There is no denying the fact that as a critic of literature, Arnold has well-marked limitations and shortcomings which may be listed as follows:
(i) He is incapable of connected reasoning at any length, and often contradicts himself. Thus first he lays down the test of total impression for judging the worth of a poet, but soon after contradicts himself and prescribes the well-known Touchstone method.
(ii) There is a certain want of logic and method in Arnold’s criticism. He is not a scientific critic. Often he is vague, and fails to define or state clearly his views.
(iii) He frowns upon mere literary criticism. He mixes literary criticism with socio-ethical cons elation and regards it as an instrument of culture. Pure literary criticism with him has no meaning and significance.
(iv) There is some truth in the criticism that he was a propagandist and salesman. As Wombat and Brooks point out, “very simply, very characteristically, and very repetitiously, Arnold spent his career in hammering the thesis that poetry is a ‘criticism of life”. All his practical criticism is but an illustration of this view.

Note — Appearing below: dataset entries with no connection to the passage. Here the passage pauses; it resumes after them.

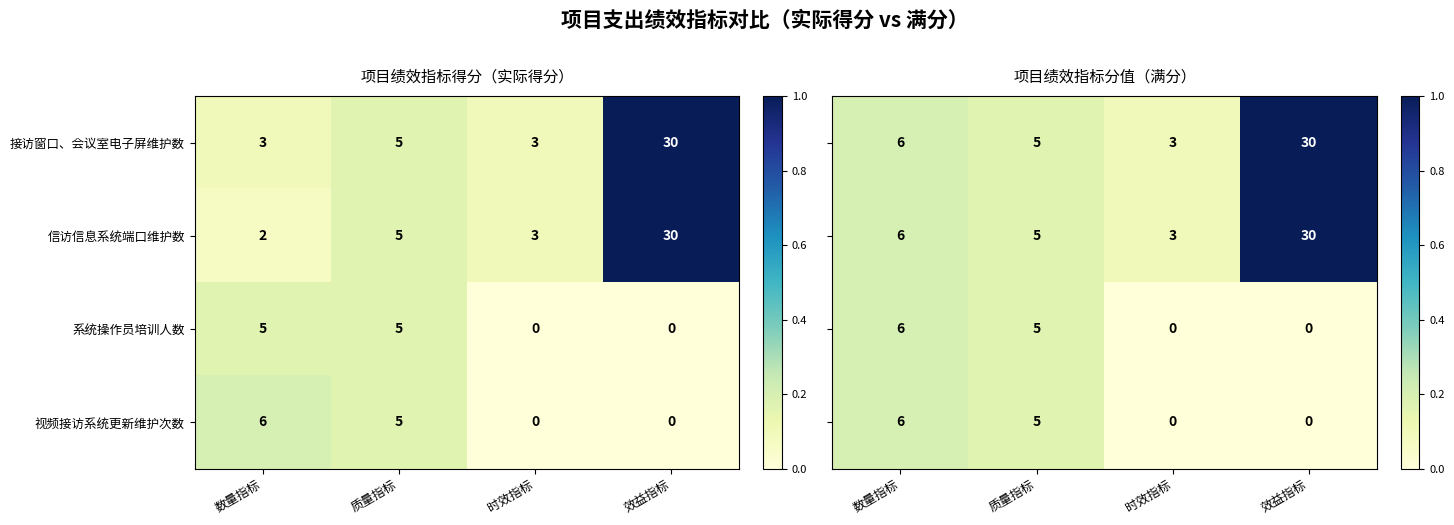

Which category has the highest value in the 视频接访系统更新维护次数 series?

数量指标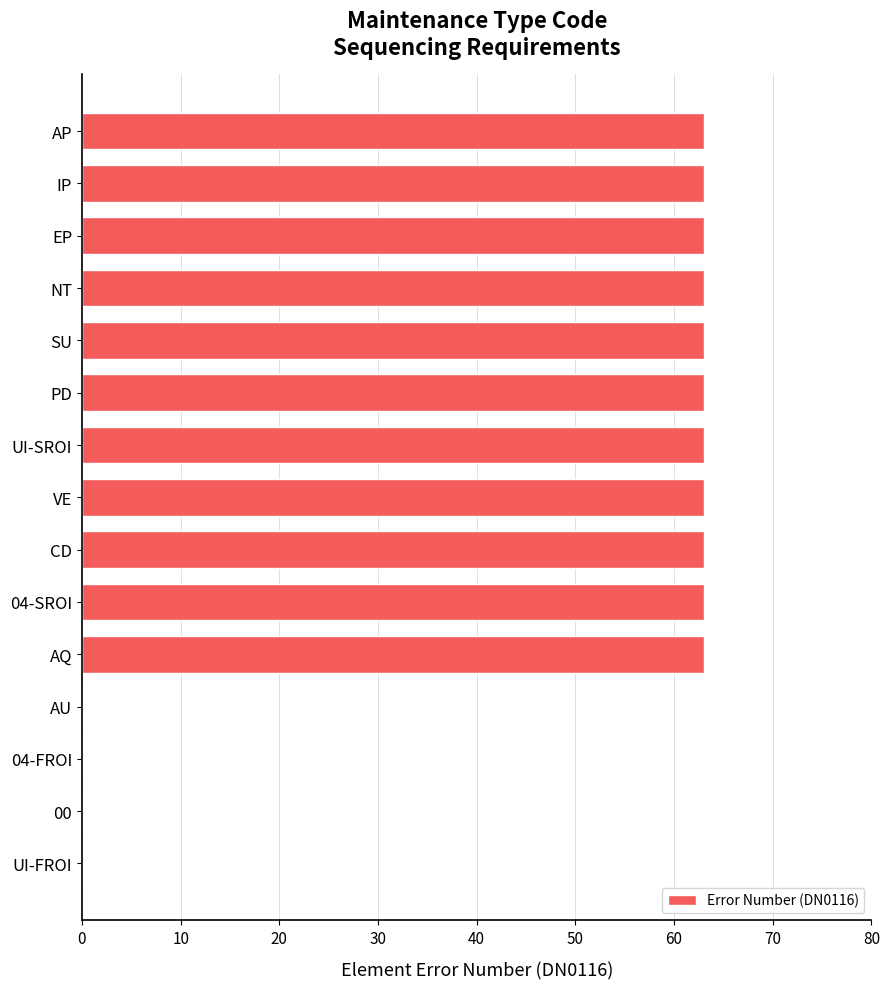

How many series are shown in this chart?

1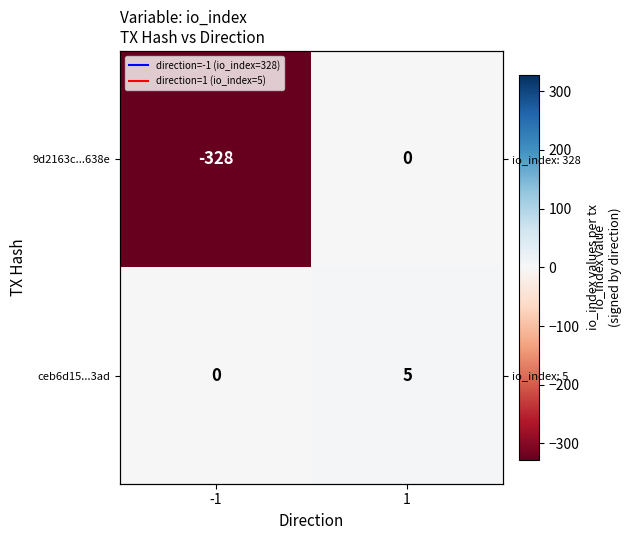

What value does the 9d2163c...638e series have at -1, to the nearest 10?

-330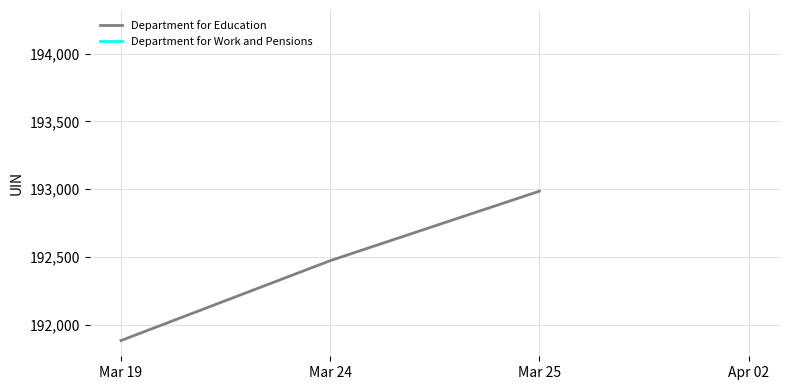

What is the value of the 2nd point from the left?

192472.0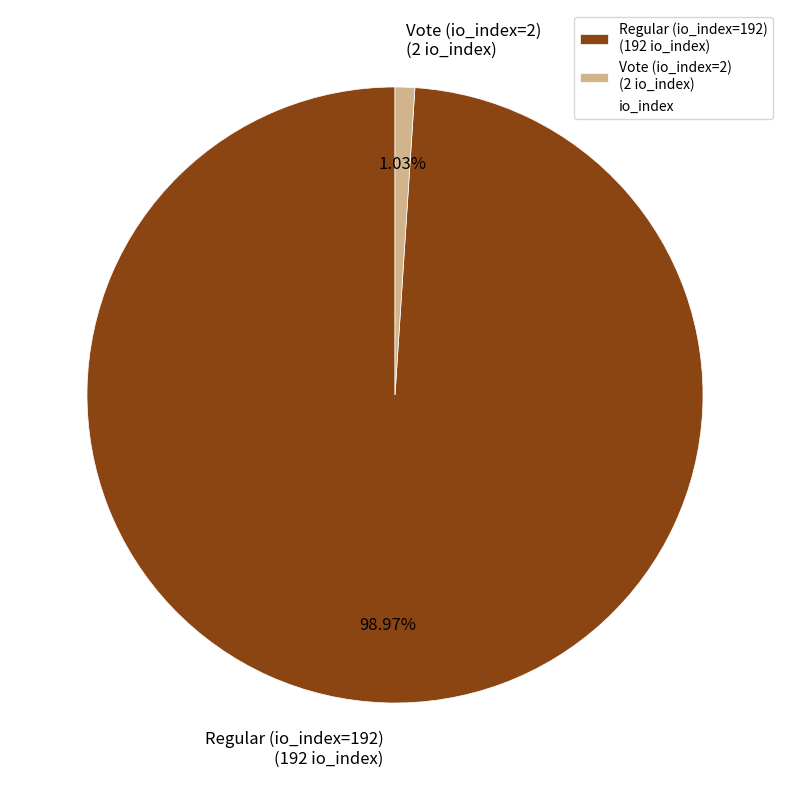

Do Vote (io_index=2) and Regular (io_index=192) together represent more than half of the pie?

Yes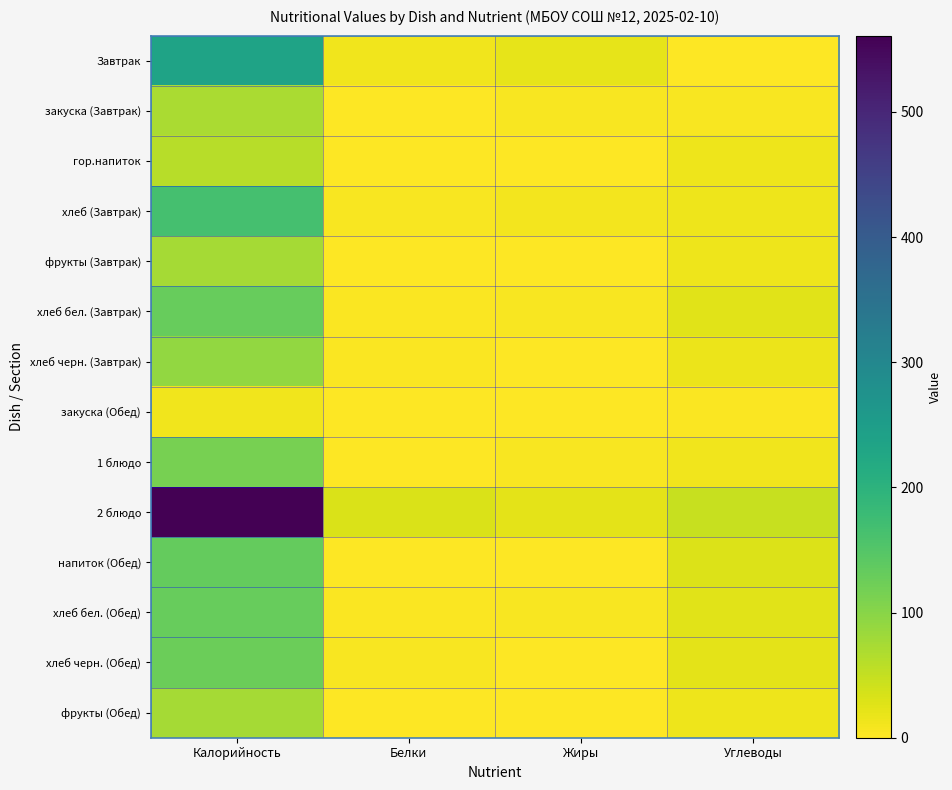

Which series has the largest total across all categories?

2 блюдо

(v) His criticism is lacking in originality. Practically all of his critical concepts are borrowed, in his emphasis on ‘action’ and ‘high seriousness’, he merely echoes Aristotle; his conceptive “grand style” is exactly the same thing as, “the sublime”, of Longinus.
(vi) He might be learned, but his learning is neither exact nor precise. He does not collect facts painstakingly. His illustrations of his touchstone method are all misquotations. Similarly, his biographical data are often inaccurate.
(vii) He is in favor of biographical interpretation; he is also conscious of the importance of “the moment”, and yet he is against the historical method of criticism.
(viii) He advocates “disinterestedness”, but ties the critic to certain socio-ethical interests. He would like him to rise above “practical” and “personal” interests, but he wants him to establish a current of great and noble ideas and thus promote culture. But disinterestedness means that the critic should have no interests except aesthetic appreciation.
(ix) He speaks of the moral effects of Poetry, of its “high seriousness”, but never of its pleasure, the “aesthetic pleasure” which a poem must impart, and which is the true test of its excellence. His standards of judgment are not literary.
(x) His literary criticism is vitiated by his moral, classical and continental prejudices. He is sympathetic only to the classics, he rates the continental poets higher than the great English poets, and the moral test which he applies often makes him neglect the literary qualities of a poet. The immoral in life of a poet, prejudices him against his poetry.